**Task requirements**
I'd like the full listing transcribed exactly, with no images included.

**Recorded information**
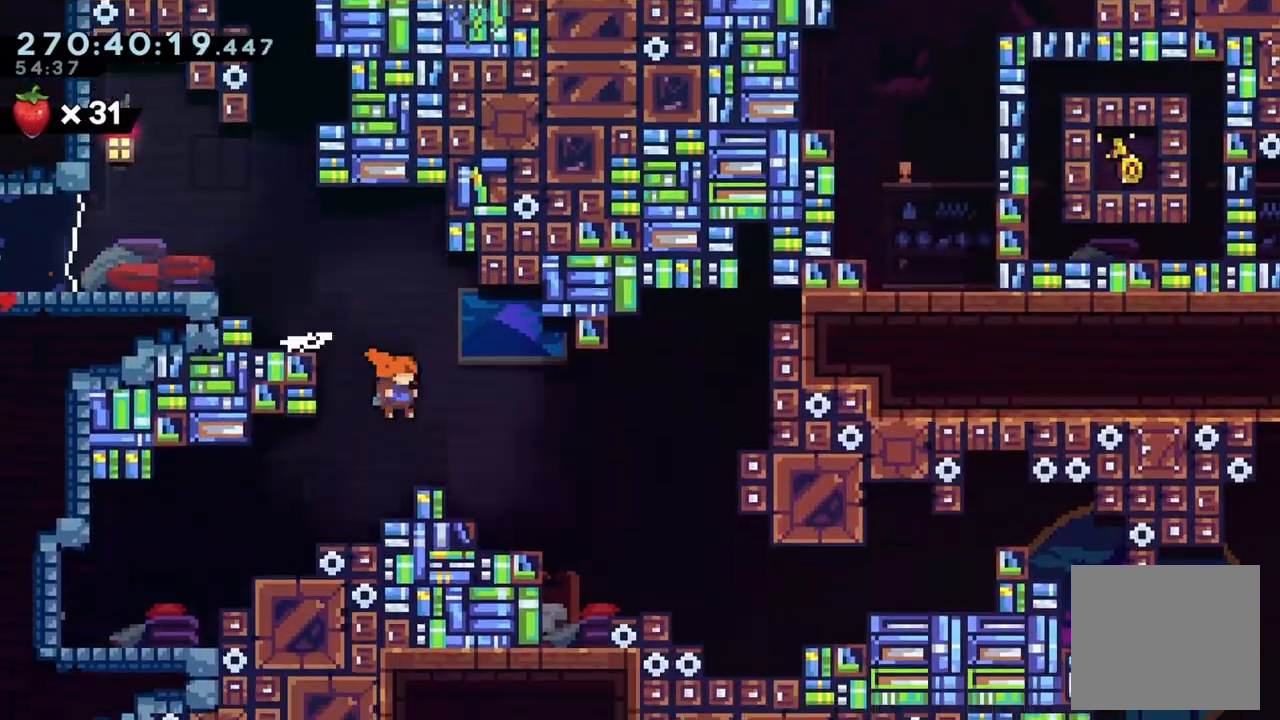
{"buttons": [], "left_stick": "right", "right_stick": "center", "events": [[233, "A", "down"], [367, "A", "up"]]}
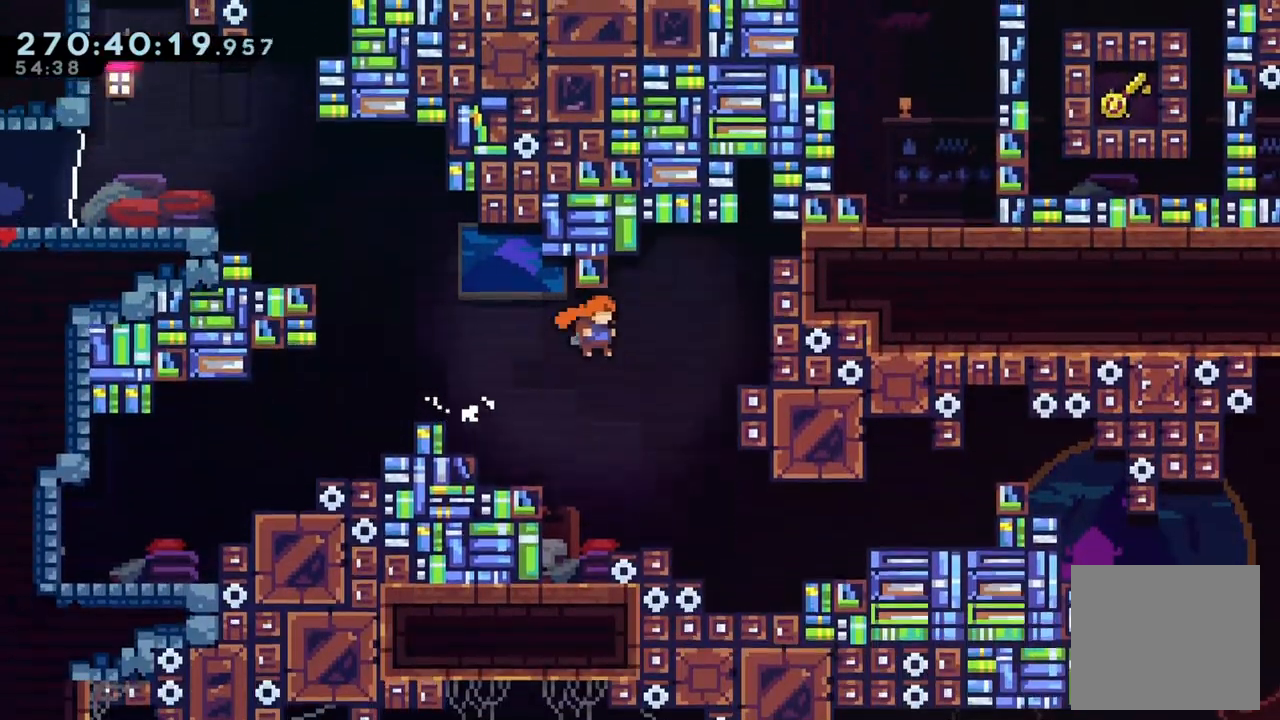
{"buttons": ["A"], "left_stick": "right", "right_stick": "center", "events": [[467, "A", "down"]]}
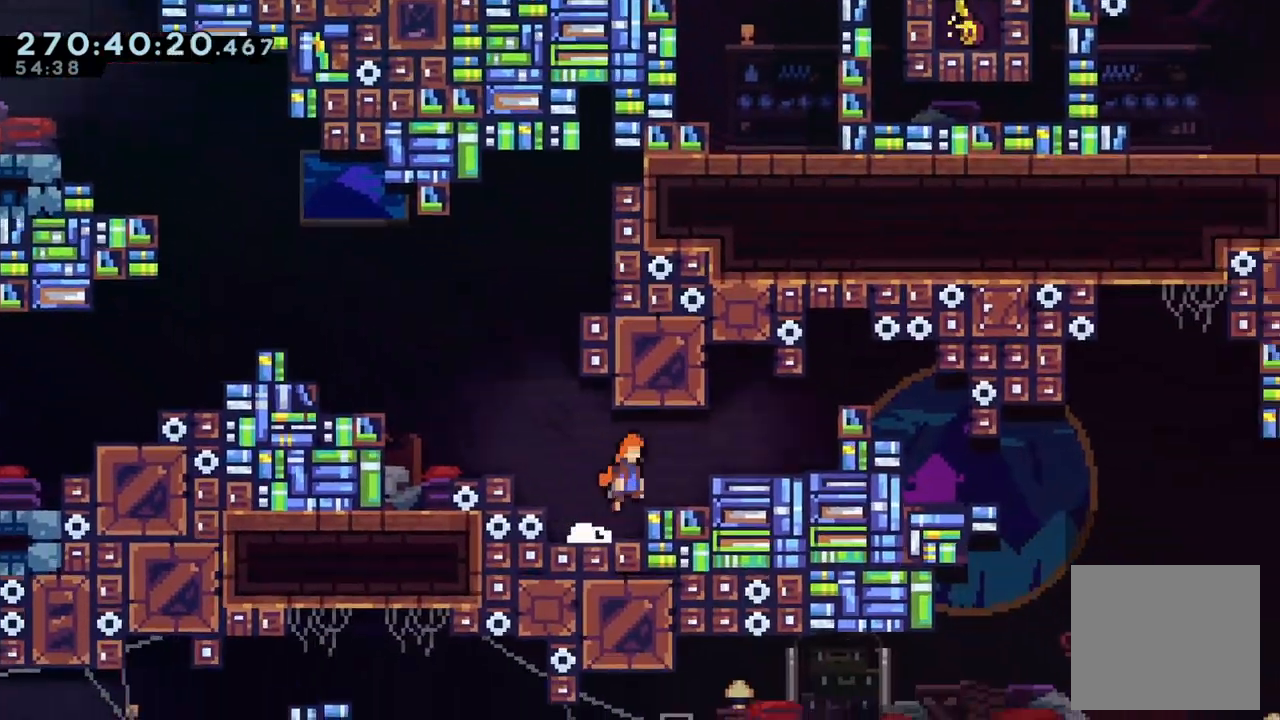
{"buttons": ["A"], "left_stick": "right", "right_stick": "center", "events": [[133, "A", "up"], [400, "A", "down"]]}
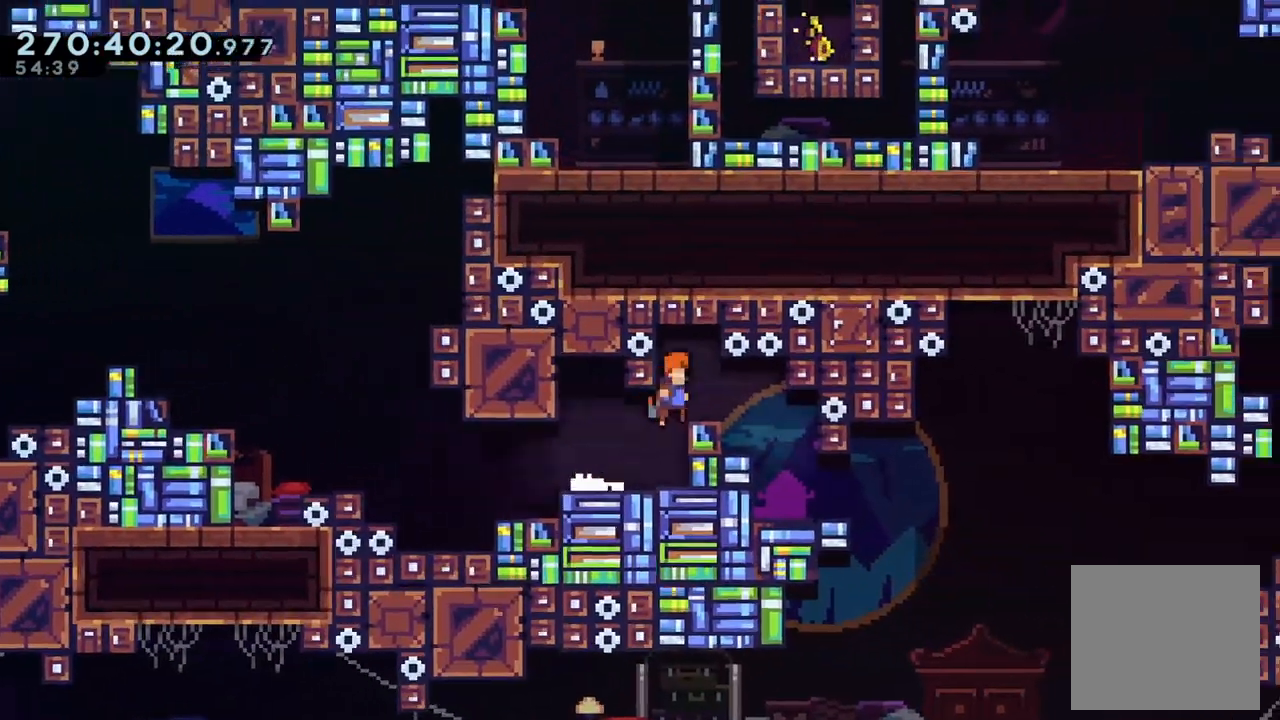
{"buttons": [], "left_stick": "right", "right_stick": "center", "events": [[133, "A", "up"]]}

**Task output**
{"buttons": [], "left_stick": "right", "right_stick": "center", "events": [[233, "A", "down"], [367, "A", "up"]]}
{"buttons": ["A"], "left_stick": "right", "right_stick": "center", "events": [[467, "A", "down"]]}
{"buttons": ["A"], "left_stick": "right", "right_stick": "center", "events": [[133, "A", "up"], [400, "A", "down"]]}
{"buttons": [], "left_stick": "right", "right_stick": "center", "events": [[133, "A", "up"]]}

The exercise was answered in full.